In three hours, he said, he was able to build an app in LightSwitch that had been under development for two weeks by a consultant. “The estimated value of what I provided, they said, would save the company €55 million over the next five years,” he said. “I thought, ‘You mean I just wrote a €50 million application?’ ”
In the last few months, Finlan built five or six applications, all now in production, he said.
Another application he’s built uses OData to tie together customer-relationship management, financial and line-of-business data. He uses ComponentOne’s OLAP control for LightSwitch to display the information. But is this a one-off application, or something that can evolve? The latter, he said: “There were a couple things in there that I didn’t know how to do and didn’t have time for, so I turned it over to my developer because he knows C#.”
That’s exactly the value proposition Massi’s team is touting. She points to the LightSwitch Star Contest from last year on The Code Project, which garnered 30 entries, ranging from Church+ (a church-management application covering everything from relationship management to financials) to Data Centre (a New Zealand-based cooperative project to store product information).

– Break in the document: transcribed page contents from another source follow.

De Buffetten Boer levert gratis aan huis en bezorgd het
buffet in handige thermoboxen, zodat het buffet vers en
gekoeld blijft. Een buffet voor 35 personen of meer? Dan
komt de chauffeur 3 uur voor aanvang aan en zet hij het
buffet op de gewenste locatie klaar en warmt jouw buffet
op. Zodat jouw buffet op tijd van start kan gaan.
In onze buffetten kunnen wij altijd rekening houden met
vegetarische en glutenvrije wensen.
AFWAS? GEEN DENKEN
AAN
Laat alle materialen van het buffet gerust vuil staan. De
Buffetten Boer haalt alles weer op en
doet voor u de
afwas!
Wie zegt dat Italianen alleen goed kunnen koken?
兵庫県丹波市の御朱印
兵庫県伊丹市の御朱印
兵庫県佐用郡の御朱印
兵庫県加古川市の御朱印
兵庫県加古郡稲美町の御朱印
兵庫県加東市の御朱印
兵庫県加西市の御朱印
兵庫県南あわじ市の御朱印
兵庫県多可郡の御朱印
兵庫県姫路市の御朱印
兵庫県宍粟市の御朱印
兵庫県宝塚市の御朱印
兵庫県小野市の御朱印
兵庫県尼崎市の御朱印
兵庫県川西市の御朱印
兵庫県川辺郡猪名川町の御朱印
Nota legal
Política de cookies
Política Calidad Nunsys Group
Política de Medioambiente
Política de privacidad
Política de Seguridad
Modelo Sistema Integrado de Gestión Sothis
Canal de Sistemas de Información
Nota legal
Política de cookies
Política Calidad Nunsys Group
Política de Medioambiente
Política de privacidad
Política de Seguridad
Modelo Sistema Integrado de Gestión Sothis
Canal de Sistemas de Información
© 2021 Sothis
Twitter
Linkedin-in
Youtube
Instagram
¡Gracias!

Six of the apps were cloud-based and hosted in Azure, Massi noted.
Some Microsoft partners, however, see LightSwitch playing a bit part rather than a starring role. “Unfortunately, it seems people are using LightSwitch for the stuff they were using Access for,” said Evan Hutnick, developer evangelist for Telerik, another Microsoft .NET partner.
“We’re not seeing anything monumental, just forms over data.”
DevExpress technical evangelist Seth Juarez concurred: “For some reason, from hardcore developers, there is some pushback that this is just Access-plus. On the other hand, business users seem to like it. LightSwitch is development with bumpers.”
He’s quick to add, however, that “It’s not Access, it’s using good architectural practices.”